The Joint Commission on Accreditation of Healthcare Organizations has altered its policy on sentinel events to encourage self-reporting of medical errors by hospitals. But critics blasted the change as yet another step back from public accountability.
The change, effective April 1, will reduce the application of a controversial JCAHO program called accreditation watch. That means in many cases the occurrence of a sentinel event no longer will be made public by the JCAHO.
A sentinel event is an unexpected patient death, serious physical or psychological injury to a patient, or the risk of such. Under existing policy, on learning of a sentinel event, the Joint Commission places the hospital on accreditation watch, a special status indicating the event is not consistent with the hospital's accreditation.
Under the Joint Commission's guidance, the hospital is required to identify the systemic failures that allowed the error to occur through a formal process known as root-cause analysis and then to reform procedures accordingly. Joint Commission surveyors visit the hospital to check on the situation.
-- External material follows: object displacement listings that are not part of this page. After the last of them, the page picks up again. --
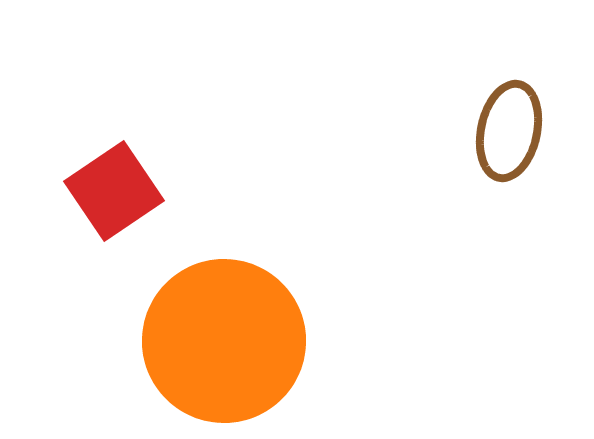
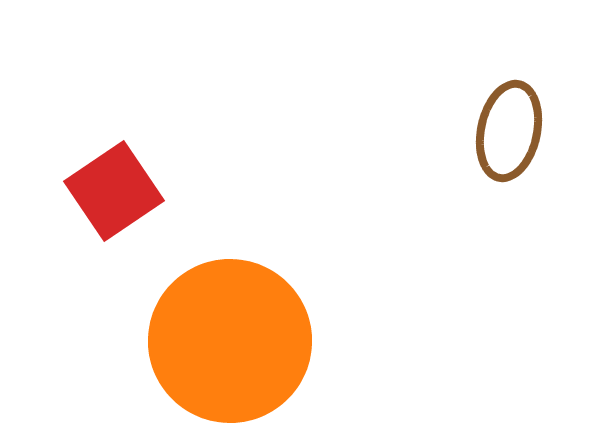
orange circle: moved 6 px right
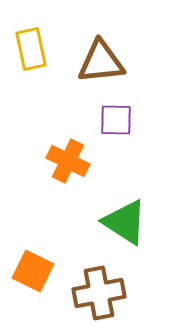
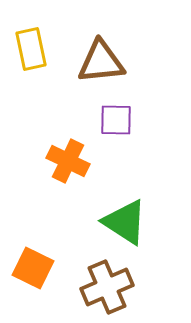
orange square: moved 3 px up
brown cross: moved 8 px right, 6 px up; rotated 12 degrees counterclockwise
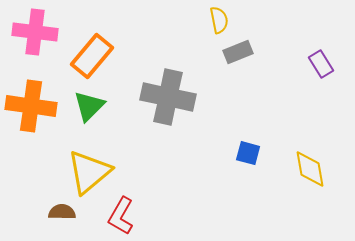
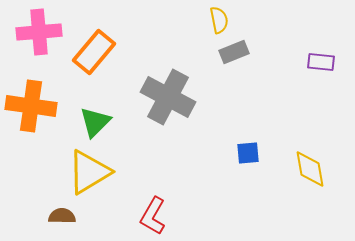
pink cross: moved 4 px right; rotated 12 degrees counterclockwise
gray rectangle: moved 4 px left
orange rectangle: moved 2 px right, 4 px up
purple rectangle: moved 2 px up; rotated 52 degrees counterclockwise
gray cross: rotated 16 degrees clockwise
green triangle: moved 6 px right, 16 px down
blue square: rotated 20 degrees counterclockwise
yellow triangle: rotated 9 degrees clockwise
brown semicircle: moved 4 px down
red L-shape: moved 32 px right
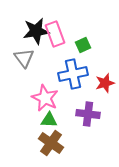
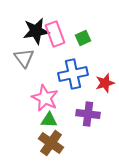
green square: moved 7 px up
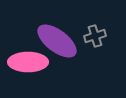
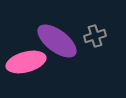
pink ellipse: moved 2 px left; rotated 15 degrees counterclockwise
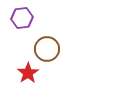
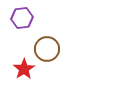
red star: moved 4 px left, 4 px up
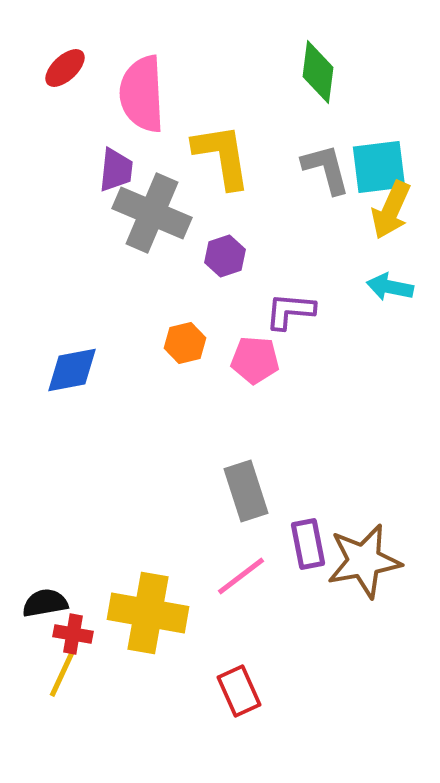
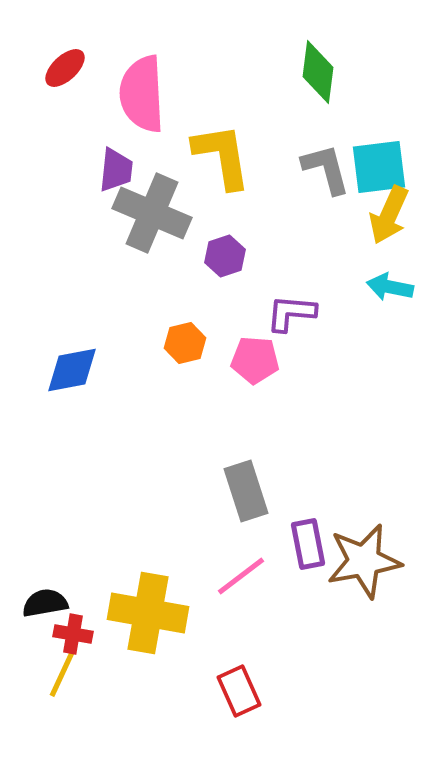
yellow arrow: moved 2 px left, 5 px down
purple L-shape: moved 1 px right, 2 px down
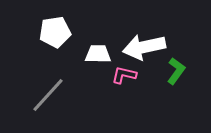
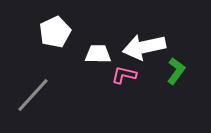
white pentagon: rotated 16 degrees counterclockwise
gray line: moved 15 px left
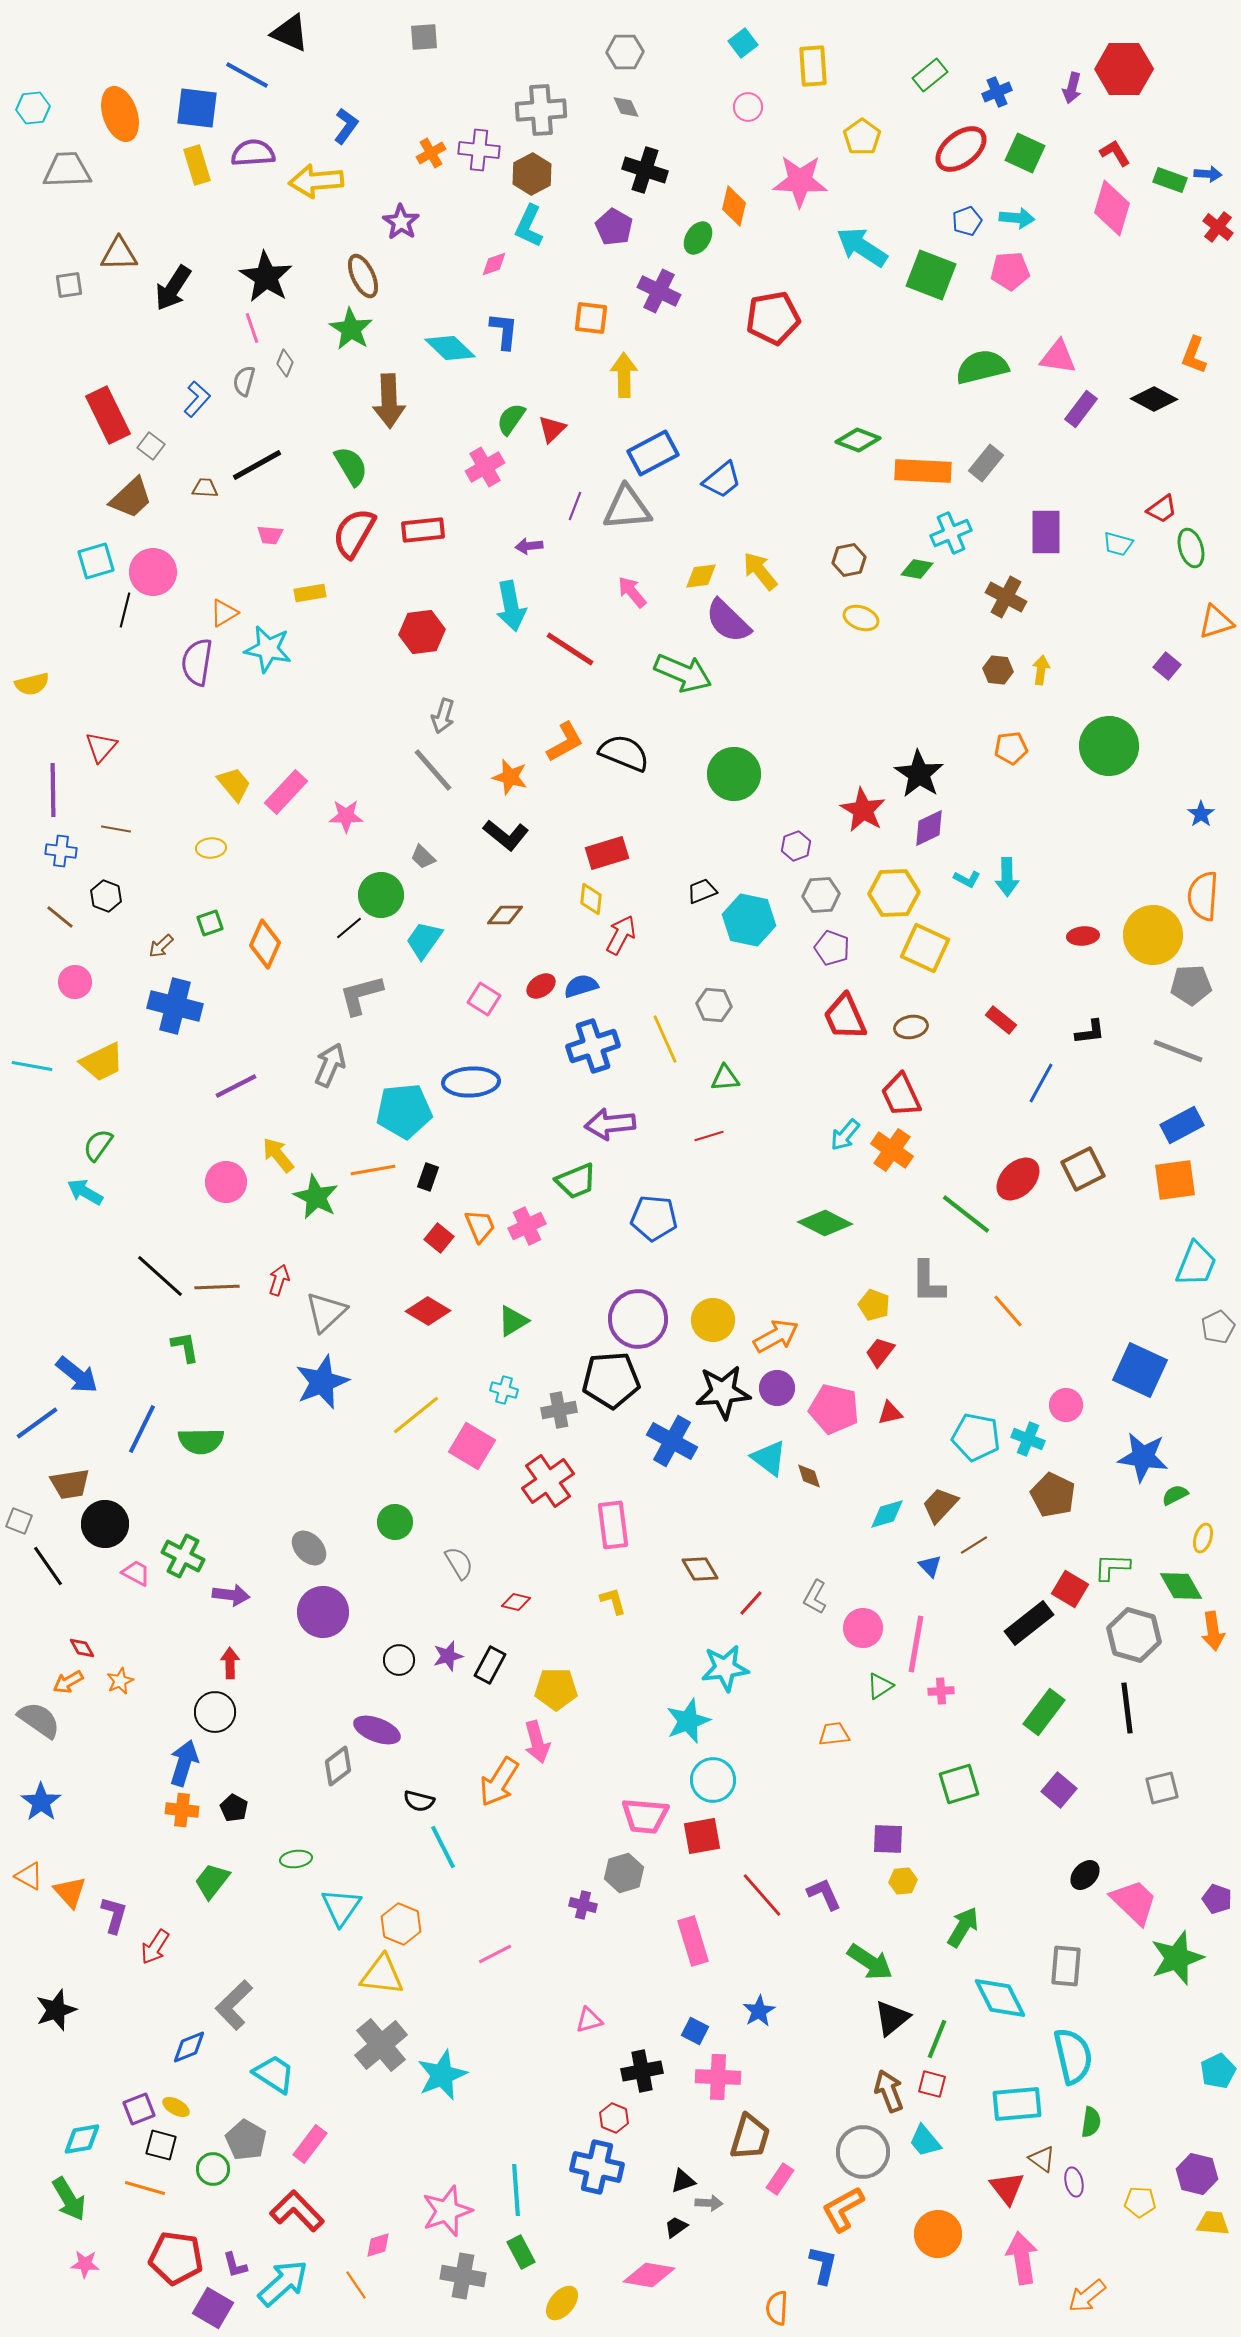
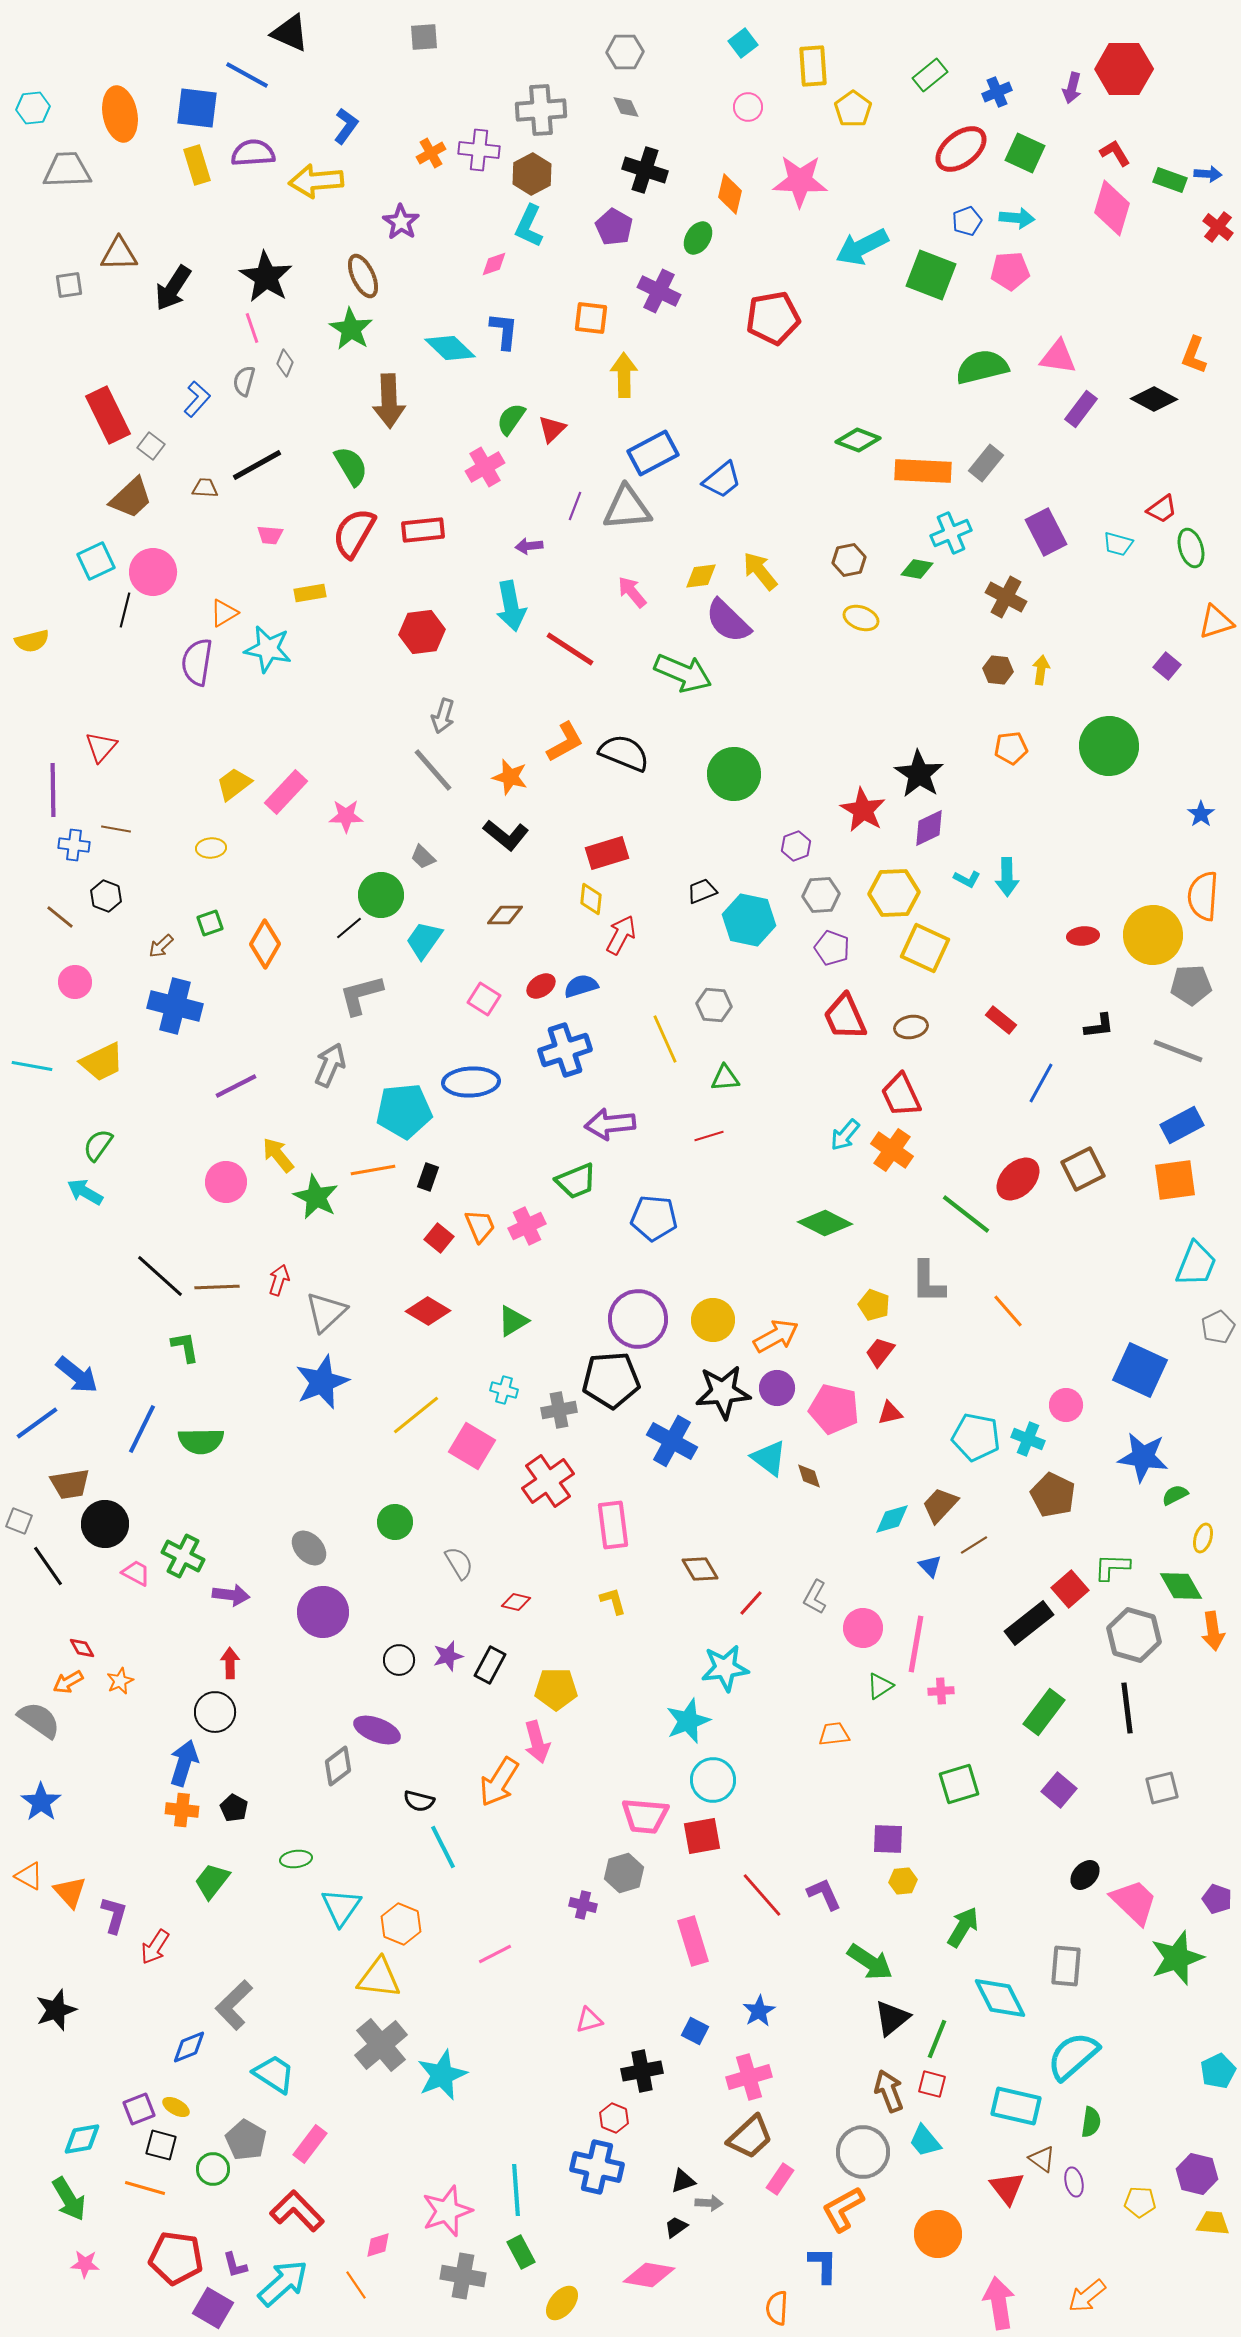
orange ellipse at (120, 114): rotated 8 degrees clockwise
yellow pentagon at (862, 137): moved 9 px left, 28 px up
orange diamond at (734, 206): moved 4 px left, 12 px up
cyan arrow at (862, 247): rotated 60 degrees counterclockwise
purple rectangle at (1046, 532): rotated 27 degrees counterclockwise
cyan square at (96, 561): rotated 9 degrees counterclockwise
yellow semicircle at (32, 684): moved 43 px up
yellow trapezoid at (234, 784): rotated 87 degrees counterclockwise
blue cross at (61, 851): moved 13 px right, 6 px up
orange diamond at (265, 944): rotated 6 degrees clockwise
black L-shape at (1090, 1032): moved 9 px right, 6 px up
blue cross at (593, 1046): moved 28 px left, 4 px down
cyan diamond at (887, 1514): moved 5 px right, 5 px down
red square at (1070, 1589): rotated 18 degrees clockwise
yellow triangle at (382, 1975): moved 3 px left, 3 px down
cyan semicircle at (1073, 2056): rotated 118 degrees counterclockwise
pink cross at (718, 2077): moved 31 px right; rotated 18 degrees counterclockwise
cyan rectangle at (1017, 2104): moved 1 px left, 2 px down; rotated 18 degrees clockwise
brown trapezoid at (750, 2137): rotated 30 degrees clockwise
pink arrow at (1022, 2258): moved 23 px left, 45 px down
blue L-shape at (823, 2265): rotated 12 degrees counterclockwise
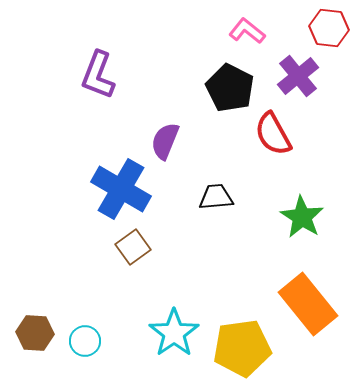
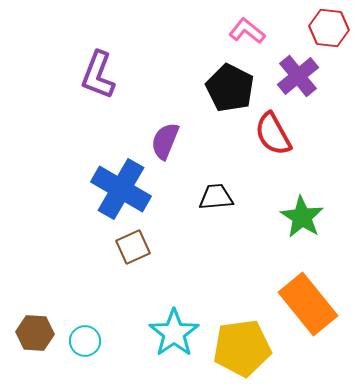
brown square: rotated 12 degrees clockwise
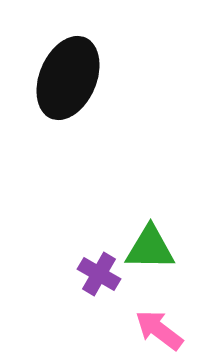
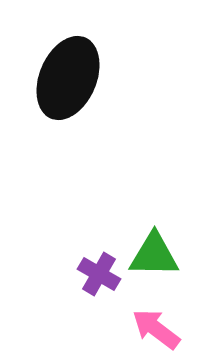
green triangle: moved 4 px right, 7 px down
pink arrow: moved 3 px left, 1 px up
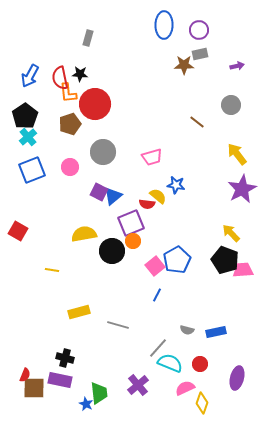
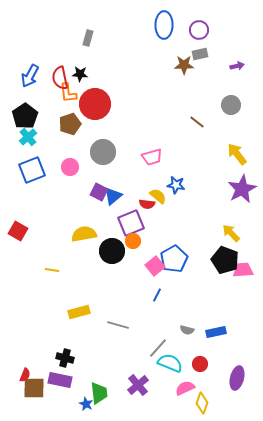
blue pentagon at (177, 260): moved 3 px left, 1 px up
During this process, the Joint Commission will disclose upon request that the hospital has experienced a sentinel event and has been placed on accreditation watch. The hospital maintains full accreditation during this period.
From October 1996, when the policy was implemented, to December 1997, 35 healthcare organizations were placed on accreditation watch. Of those, 31 successfully completed the process and were removed from the list.
As of April 1, however, any hospital that voluntarily reports a sentinel event to the Joint Commission within five days will not be placed on accreditation watch and will not be subject to immediate on-site review. The hospital will have 30 days to complete a root-cause analysis to the satisfaction of the Joint Commission. Failure means the hospital will end up on accreditation watch.
The new policy is meant to encourage self-reporting of accidents by hospitals. The accreditation-watch policy drafted in October 1996 was intended to do the same, although it didn't work out that way.
"Initially, you got placed on conditional accreditation, then that was changed to accreditation watch, all of which were perceived by the field as being punitive," said Dennis Barry, a member of the JCAHO board of commissioners and president of Moses Cone Health System in Greensboro, N.C.
Critics consider the JCAHO's latest move a step back from public accountability and are skeptical the hospital industry can be trusted to regulate itself outside public view.
Sidney Wolfe, M.D., director of Public Citizen's Health Research Group in Washington, said: "I suspect the only plausible explanation for this is they got lots of complaints from hospitals, who didn't want (sentinel events) to be made public and didn't like that someone was going to come in and look over their shoulder."
Added Claudia Schlosberg, a critic of private accreditation agencies, who works for the National Health Law Program in Washington: "The whole accreditation-watch program was a good marketing tool. It was a little too aggressive; now they scaled it back. It's fairly typical of how the Joint Commission operates."
Barry, who is one of seven JCAHO board members representing the American Hospital Association, said the policy was in fact changed after numerous complaints from the hospital industry. "There has been a lot of unhappiness, not only out in the field but also in the Joint Commission, too. It was clear the policy wasn't working as well as we wanted it to," he said.
The 28-member JCAHO board passed the change unanimously at its Nov. 7 meeting.
Paul Schyve, M.D., a senior vice president at the Joint Commission, said the issue wasn't what failed to work; the issue was what could be improved.
"From the beginning, the goal was to try to identify ways in which the risk could be reduced for patients," Schyve said. Over time, that thinking evolved.
Now the idea is to provide incentives to organizations to report these events so the JCAHO can develop an epidemiological database to answer such questions as: What types of sentinel events occur? How often do they occur? What are the findings when organizations do root-cause analysis of these events? What actions have they taken to prevent them in the future?
Schyve likened the confidentiality question to that between lawyer and client or priest and parishioner. "While in a specific case somebody might wish they knew (about the sentinel event), all of us benefit in the long term by the positive effect of having healthcare organizations not be defensive about looking at these things," he said.
The absence of the accreditation watch label is an incentive for self-reporting, Schyve said.
Wolfe isn't convinced: "They are much more concerned about pleasing the customers -- the hospitals -- than protecting the public and letting the public know about it," he said.
Barry responded that collection of information on sentinel events and root-cause analyses are "far more important than whether it is or isn't reported from the public point of view.
"If we want good work on what is causing sentinel events, then we are going to have to deal with this on a collaborative basis," he said. "If the field feels threatened by this, and it does harm them in some way, then I don't think we've created the right kind of envirnonment to address these issues."